Zur Familiengeschichte gehört das Leben der russischen Mutter Tamara, begabt und schön, an den Künsten interessiert, die Mitte der 30iger Jahre ihrem deutschen Mann Erich (Ingenieur) nach Deutschland folgt und in Höhen und Tiefen, erst an der Seite Ihres Mannes, dann allein, ihr Leben und das ihrer vier Kinder bewältigt. Dieser Teil der Familiengeschichte umfasst die schwere Kriegs – und Nachkriegszeit. Hier wird der Leser viele Erlebnisse des eigenen Werdens finden. Er kann die Erlebnisse des Aufbaus in der DDR, der Berufswahl und Ausbildung, bis zur Hochzeit und vielen glücklichen Ehejahren nachempfinden. Besonders bewegend sind aber auch die kritikwürdigen Erfahrungen im Umgang mit den Menschen, die der gestandene Offizier und spätere Diplomjournalist in seinem Arbeitsumfeld und im Privatleben machen musste. Ehrlich und sehr kritisch berichtet er als Mitarbeiter der Wochenzeitung „Volksarmee“ über seine letzten Jahre in der DDR. Er charakterisiert im Jahr 1984 die Zeit mit den Worten: „Es kracht im Gebälk“. Er beschreibt viel Nachdenkliches und kritisiert den sozialistischen Alltag, aber es führt nie zur Negation des Sozialismus, den er nach wie vor für den einzig richtigen Weg hält, ein für allemal Kriegsgefahren zu bändigen.

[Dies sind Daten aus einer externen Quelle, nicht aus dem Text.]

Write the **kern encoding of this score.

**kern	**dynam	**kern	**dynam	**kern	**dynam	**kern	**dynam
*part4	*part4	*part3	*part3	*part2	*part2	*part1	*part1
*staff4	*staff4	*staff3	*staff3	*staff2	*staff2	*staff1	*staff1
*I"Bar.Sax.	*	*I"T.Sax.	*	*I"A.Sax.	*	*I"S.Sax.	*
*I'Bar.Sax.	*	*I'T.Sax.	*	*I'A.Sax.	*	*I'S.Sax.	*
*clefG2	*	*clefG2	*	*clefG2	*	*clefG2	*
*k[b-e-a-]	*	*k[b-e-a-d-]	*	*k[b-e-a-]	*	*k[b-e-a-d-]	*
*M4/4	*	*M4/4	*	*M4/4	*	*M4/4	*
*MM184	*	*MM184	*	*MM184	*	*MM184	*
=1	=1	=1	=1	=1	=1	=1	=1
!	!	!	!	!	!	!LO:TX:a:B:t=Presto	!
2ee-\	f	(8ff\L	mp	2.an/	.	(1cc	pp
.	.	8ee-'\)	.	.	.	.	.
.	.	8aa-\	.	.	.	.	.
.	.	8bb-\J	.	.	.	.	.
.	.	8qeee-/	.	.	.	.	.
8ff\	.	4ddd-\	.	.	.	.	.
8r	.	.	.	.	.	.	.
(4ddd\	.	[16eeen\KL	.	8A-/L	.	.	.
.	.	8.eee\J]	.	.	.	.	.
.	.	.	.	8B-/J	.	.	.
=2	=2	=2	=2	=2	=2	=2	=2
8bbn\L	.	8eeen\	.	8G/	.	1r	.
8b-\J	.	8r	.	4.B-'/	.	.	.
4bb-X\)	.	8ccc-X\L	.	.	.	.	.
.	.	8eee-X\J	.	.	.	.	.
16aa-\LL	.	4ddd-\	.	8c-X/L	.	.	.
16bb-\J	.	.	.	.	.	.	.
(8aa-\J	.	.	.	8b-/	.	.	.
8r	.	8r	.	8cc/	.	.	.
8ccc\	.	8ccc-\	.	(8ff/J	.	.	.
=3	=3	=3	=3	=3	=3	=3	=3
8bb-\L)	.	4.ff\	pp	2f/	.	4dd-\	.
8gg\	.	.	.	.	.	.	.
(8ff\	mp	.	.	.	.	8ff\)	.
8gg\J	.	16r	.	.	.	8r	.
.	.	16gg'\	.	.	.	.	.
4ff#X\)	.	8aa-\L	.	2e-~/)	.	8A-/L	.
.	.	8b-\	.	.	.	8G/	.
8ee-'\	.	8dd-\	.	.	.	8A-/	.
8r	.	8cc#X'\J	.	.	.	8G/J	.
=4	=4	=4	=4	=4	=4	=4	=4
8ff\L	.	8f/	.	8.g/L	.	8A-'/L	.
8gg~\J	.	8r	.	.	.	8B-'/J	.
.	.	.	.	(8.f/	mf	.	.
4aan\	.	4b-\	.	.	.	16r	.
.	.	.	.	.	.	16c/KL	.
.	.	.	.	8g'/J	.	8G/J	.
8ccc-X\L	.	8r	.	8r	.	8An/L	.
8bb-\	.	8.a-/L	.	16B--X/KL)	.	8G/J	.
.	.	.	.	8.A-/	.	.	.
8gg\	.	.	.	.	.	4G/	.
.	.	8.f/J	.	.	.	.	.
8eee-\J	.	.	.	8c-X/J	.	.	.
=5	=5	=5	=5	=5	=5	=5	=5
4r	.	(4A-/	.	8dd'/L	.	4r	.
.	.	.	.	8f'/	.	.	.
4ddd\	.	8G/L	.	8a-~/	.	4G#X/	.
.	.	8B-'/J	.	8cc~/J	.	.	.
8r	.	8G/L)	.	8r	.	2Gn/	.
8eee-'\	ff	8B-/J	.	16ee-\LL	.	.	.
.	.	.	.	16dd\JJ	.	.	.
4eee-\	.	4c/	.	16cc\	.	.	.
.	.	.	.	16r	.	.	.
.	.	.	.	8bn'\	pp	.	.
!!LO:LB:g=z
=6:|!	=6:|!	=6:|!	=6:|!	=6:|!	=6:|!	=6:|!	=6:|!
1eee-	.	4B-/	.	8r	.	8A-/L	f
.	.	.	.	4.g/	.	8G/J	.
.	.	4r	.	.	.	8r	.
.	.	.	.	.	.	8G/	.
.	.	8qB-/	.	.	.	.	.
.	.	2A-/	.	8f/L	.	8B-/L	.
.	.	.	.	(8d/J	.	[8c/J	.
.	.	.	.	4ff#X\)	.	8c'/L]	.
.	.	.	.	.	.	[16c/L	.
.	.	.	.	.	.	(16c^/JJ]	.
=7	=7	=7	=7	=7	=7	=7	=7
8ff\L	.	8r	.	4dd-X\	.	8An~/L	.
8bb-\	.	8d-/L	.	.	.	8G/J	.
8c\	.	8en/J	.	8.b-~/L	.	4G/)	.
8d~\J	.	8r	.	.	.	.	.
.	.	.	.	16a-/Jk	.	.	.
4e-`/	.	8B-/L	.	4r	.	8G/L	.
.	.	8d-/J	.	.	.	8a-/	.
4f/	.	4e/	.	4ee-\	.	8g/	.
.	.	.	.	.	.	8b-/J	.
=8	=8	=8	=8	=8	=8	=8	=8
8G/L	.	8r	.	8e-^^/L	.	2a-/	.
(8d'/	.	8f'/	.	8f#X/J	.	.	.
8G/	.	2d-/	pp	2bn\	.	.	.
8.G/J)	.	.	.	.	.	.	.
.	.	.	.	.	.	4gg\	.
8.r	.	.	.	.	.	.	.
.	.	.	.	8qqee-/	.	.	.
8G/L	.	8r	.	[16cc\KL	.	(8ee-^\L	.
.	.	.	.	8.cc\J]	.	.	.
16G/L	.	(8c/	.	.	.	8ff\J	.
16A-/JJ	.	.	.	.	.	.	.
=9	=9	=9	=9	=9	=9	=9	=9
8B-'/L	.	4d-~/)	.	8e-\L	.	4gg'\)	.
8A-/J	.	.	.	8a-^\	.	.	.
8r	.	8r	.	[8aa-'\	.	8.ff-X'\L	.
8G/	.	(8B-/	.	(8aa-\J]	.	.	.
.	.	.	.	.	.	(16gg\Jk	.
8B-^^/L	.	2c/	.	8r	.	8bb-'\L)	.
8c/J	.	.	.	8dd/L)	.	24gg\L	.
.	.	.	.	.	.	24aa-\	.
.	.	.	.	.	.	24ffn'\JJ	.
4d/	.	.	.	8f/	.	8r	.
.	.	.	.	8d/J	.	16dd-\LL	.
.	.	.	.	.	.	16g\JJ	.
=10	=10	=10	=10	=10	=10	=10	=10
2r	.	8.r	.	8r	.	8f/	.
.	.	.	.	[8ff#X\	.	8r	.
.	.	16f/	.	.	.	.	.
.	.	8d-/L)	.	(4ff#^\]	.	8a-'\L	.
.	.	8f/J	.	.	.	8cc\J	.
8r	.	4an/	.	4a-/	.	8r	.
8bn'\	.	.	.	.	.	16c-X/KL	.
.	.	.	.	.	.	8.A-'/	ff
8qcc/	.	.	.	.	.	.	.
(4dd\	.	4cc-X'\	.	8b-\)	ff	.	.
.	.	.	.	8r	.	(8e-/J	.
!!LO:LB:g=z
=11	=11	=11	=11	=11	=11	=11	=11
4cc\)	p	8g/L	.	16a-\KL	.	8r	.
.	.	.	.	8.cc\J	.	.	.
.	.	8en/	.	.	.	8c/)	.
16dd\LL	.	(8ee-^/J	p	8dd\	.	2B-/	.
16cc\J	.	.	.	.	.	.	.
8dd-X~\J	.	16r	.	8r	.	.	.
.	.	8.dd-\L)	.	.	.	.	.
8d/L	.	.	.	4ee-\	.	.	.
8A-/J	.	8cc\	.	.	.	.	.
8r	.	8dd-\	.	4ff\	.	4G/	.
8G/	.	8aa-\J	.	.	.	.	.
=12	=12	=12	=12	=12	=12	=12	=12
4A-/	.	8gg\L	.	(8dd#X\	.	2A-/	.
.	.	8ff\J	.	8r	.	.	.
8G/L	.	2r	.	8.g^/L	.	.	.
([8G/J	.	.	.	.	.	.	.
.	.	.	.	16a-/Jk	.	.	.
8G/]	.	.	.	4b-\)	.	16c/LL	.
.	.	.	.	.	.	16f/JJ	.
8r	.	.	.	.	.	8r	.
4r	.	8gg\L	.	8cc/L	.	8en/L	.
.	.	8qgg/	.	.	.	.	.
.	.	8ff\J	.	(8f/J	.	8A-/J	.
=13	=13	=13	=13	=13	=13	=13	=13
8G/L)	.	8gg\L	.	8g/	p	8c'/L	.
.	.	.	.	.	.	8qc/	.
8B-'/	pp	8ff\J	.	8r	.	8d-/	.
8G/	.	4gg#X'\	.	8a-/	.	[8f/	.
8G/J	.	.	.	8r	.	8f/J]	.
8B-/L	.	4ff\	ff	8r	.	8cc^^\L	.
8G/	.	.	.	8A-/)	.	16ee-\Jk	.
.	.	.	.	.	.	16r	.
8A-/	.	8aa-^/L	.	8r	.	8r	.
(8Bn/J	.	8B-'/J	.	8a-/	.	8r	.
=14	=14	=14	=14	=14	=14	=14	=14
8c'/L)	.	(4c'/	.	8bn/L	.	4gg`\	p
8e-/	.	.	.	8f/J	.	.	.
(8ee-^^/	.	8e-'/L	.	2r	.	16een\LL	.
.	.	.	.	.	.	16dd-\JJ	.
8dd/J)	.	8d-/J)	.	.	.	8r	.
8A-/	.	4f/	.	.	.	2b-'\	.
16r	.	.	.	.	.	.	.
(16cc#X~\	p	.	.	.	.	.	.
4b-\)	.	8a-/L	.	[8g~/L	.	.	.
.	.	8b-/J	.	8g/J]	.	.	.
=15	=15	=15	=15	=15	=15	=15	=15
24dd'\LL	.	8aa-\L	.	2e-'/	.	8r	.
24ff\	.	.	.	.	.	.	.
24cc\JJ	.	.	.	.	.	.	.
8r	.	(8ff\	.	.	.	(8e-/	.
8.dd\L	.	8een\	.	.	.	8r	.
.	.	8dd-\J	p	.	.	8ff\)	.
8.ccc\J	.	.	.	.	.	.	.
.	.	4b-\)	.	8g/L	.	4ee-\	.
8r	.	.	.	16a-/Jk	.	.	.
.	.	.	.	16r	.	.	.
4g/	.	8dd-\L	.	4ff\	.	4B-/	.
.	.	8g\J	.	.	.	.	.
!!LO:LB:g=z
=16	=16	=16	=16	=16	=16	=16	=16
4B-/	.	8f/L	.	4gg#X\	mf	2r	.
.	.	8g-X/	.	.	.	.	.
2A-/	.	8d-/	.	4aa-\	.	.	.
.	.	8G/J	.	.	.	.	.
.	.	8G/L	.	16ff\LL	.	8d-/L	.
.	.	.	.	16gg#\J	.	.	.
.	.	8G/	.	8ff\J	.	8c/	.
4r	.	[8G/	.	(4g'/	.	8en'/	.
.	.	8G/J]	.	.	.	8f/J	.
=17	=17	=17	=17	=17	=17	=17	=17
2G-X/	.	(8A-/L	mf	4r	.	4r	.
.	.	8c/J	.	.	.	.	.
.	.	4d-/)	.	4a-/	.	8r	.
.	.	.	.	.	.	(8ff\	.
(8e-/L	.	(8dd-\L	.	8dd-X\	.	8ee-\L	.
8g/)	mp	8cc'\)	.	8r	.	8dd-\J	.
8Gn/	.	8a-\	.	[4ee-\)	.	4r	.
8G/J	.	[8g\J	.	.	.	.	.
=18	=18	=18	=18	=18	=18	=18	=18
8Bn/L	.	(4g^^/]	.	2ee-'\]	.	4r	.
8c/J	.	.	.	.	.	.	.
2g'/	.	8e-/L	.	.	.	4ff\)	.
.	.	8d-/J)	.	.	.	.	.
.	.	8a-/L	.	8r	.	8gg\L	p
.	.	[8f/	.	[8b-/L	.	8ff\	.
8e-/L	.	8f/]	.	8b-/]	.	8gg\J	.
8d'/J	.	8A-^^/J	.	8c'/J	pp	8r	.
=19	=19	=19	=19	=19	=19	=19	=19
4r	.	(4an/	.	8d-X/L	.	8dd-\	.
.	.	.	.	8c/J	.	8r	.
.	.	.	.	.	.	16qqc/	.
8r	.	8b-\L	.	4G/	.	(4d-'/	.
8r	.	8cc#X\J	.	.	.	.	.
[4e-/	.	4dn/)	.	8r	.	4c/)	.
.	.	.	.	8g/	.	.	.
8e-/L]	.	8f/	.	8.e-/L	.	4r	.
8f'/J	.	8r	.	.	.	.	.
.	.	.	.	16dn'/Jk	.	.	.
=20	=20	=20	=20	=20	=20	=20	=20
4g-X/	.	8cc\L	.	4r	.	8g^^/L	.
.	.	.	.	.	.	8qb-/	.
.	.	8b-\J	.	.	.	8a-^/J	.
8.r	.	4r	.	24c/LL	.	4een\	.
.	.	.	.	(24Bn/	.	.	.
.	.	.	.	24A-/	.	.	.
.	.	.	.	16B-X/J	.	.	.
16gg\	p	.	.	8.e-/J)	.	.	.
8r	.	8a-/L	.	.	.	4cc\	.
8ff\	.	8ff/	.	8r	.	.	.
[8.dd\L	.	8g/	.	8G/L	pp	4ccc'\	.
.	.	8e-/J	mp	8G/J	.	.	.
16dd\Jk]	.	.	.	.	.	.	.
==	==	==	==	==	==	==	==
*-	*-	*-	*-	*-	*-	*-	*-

Die Wende 1989 erlebte er als Mitarbeiter des Fernsehens der DDR, mit diesem abgewickelt, die demütigende Zeit ohne Arbeit und gesellschaftlichen Bezug zum neu organisierten Umfeld. So stürzen Harry und seine Cleo wie Millionen DDR-Bürger ins Ungewisse, sie kehren in Schweden ab dem Jahr 1996 (Harry ab Dezember als Rentner) unter dem Motto „In die Stille gerettet“ dem umgekrempelten und vom großen Geld geenterten Heimatland den Rücken. Es folgen Jahre der Ruhe, des sich Findens und der Bekanntschaft mit vielen neuer schwedischer Freunde, deren Lebensgefühl sie teilen und interessant ist. Das sind für Cleo und ihrem Harry Jahre voller Glück und kraftschöpfender Energie, um nach neun Jahren nach Deutschland zurückzukehren und sich vereint dem Leben des neuen/alten Deutschlands zu stellen.

Nun bekommen die Popows kräftig den „Westwind“ um die Ohren geblasen. Ein sehr „ neutraler“ Briefschreiber fragt ihn im Internet, warum in den Medien so viele Unwahrheiten über die DDR verbreitet werden. Dieser und anderen Fragen zur Gegenwart in Deutschland geht er im 4. Teil der „Lebensbilder“ nach. Als Blogger und Rezensent stellt er über 80 Sachbücher und Zeitungsartikel vor, setzt sich mit ihnen auseinander und führt eine spitze Feder gegen Verlogenheit in der Politik und der damit verbundenen oder zielgerichtet beförderten Volksverdummung, der Ablenkung der Menschen von den eigentlichen politischen Aufgaben der Zeit. In Essays und in seinem Blog geht es darum, auf die große Kriegsgefahr der Gegenwart aufmerksam zu machen und die Menschen vom verlogenen Demokratiebild in Europa auf die Demokratie zu verweisen, die echte Volksherrschaft vertritt.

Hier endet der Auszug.